Tardamos 200.000 años desde que vinimos al mundo en ser 1000 millones de personas. Fue en 1804.  En 1950 poco después de las Segunda Guerra mundial éramos unos 2500 millones de personas. Desde hace algo más de un siglo estamos creciendo 1000 millones de personas cada 25 años.  En estos días hemos alcanzado la cifra de 8000 millones. Una insensatez.  Es la Madre de casi todos los problemas que nos afectan. Fácil de resolver, incomprensiblemente no lo hicimos, y seguimos creciendo.

No hay que ir muy lejos para saber que no se puede crecer constante e ilimitadamente en un planeta pequeño y limitado; máxime porque solo podemos vivir decentemente gracias a una fina capa que lo envuelve, la Biosfera, que empezamos a deteriorarla cuando iniciamos la Revolución Industrial y seguimos haciéndolo, lo que no había sucedido anteriormente.

Seamos optimistas o pesimistas, queramos aceptarlo o negarlo, nos encontramos al borde del precipicio. La solución no pasa solo por eliminar los gases de efecto invernadero. Es necesario, pero no suficiente. Basta saber que las emisiones diarias de CO2 disminuyeron el 17% debido al menor desarrollo económico durante la pandemia. Una vez superada han aumentado un 5,9% durante el 2021 y un 14% durante los cinco primeros meses del 2022, según datos del Observatorio de la Sostenibilidad.

Si queremos evitar el calentamiento global y que en el futuro pueda existir un planeta sostenible, no queda más remedio que cambiar el modelo de desarrollo.
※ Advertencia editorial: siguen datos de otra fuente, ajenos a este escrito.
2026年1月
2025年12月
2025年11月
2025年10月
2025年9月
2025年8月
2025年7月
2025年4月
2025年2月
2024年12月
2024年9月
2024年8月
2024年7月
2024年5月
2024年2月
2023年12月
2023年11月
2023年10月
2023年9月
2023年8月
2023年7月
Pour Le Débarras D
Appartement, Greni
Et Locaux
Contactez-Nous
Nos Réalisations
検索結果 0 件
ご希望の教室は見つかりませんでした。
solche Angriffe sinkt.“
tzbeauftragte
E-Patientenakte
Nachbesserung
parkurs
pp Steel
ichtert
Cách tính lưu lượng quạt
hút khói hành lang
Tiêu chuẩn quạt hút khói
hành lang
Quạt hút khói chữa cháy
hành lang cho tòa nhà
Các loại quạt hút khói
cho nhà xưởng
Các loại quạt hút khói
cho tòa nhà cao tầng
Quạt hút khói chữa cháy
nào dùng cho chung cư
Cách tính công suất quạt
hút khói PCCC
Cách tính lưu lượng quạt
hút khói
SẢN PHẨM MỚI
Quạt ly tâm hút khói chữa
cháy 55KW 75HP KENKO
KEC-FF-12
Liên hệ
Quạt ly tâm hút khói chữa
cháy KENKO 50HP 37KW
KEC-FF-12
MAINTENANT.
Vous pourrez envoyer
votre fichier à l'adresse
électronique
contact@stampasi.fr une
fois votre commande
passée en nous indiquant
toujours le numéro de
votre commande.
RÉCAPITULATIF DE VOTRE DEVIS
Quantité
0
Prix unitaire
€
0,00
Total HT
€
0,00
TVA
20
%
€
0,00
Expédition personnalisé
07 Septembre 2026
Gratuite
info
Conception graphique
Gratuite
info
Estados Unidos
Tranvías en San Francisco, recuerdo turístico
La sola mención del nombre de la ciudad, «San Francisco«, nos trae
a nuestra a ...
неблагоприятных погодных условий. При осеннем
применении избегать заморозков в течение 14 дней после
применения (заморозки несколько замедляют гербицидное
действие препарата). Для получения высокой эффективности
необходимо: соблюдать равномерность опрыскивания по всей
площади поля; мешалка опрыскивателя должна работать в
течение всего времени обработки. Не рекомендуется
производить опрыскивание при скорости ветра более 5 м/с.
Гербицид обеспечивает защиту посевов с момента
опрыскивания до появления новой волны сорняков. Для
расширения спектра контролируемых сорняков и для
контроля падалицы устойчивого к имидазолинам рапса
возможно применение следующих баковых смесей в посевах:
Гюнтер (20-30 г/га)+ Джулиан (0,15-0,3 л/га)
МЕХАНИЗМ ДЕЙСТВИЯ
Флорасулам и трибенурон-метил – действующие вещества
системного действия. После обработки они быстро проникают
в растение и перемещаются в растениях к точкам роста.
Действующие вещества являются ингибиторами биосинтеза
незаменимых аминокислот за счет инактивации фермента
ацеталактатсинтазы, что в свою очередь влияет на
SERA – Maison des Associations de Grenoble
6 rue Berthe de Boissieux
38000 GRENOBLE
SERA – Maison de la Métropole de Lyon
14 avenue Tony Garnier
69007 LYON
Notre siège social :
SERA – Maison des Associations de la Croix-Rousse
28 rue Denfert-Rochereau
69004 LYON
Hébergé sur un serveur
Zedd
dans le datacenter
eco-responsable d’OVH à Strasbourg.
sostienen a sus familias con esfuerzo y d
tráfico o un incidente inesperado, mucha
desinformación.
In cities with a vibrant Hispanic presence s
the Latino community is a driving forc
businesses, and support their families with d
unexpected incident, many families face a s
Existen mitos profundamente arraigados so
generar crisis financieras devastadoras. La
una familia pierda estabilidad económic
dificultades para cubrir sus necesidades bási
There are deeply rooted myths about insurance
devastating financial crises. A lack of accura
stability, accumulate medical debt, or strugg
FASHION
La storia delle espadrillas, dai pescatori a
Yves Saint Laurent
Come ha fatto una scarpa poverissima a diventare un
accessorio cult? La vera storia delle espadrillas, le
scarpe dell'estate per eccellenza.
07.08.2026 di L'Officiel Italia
Y eso es harina de otro costal. Si algún líder político se atreviera a tomar las medidas necesarias que realmente pudieran evitar el deterioro medioambiental, perdería el poder al día siguiente. Desestabilizaría el sistema. Posiblemente ni siquiera lo votarían los más fieles creyentes a la nueva religión verde que está de moda.

Hasta la fecha nadie sabe cómo compaginar el reto de satisfacer las necesidades básicas de 8000 millones de personas sin destruir el medio ambiente, dado que casi un 60%, unos 4500 millones, no las tienen cubiertas. En un reciente artículo publicado en El País el 15 de noviembre podemos leer que “según los expertos, el modo y calidad de vida europeos (de los países ricos) empezando por el sistema de pensiones y de cobertura sanitaria, no se sostiene con la actual pirámide demográfica invertida”, es decir, en los países desarrollados porque cada vez son más las personas mayores y menos los jóvenes, y en los países en vías de desarrollo porque no podrán alcanzar nuestro actual nivel de bienestar, debido a que se lo impide su excesivo crecimiento demográfico.

De ahí que nuestro ínclito y demagogo presidente Pedro Sánchez, asombrara a los asistentes de la reciente Cumbre del Clima de Egipto, cuando les dijo que la solución es pasar de una vez por todas de las palabras a los hechos. El gran Edward Gibbon, escribió “La caída de Roma fue el efecto natural de la grandeza desmesurada. La prosperidad maduró el proceso de putrefacción…, su ruina fue un ejemplo de que nunca permanecen las grandes creaciones humanas”. Sic transit gloria mundi.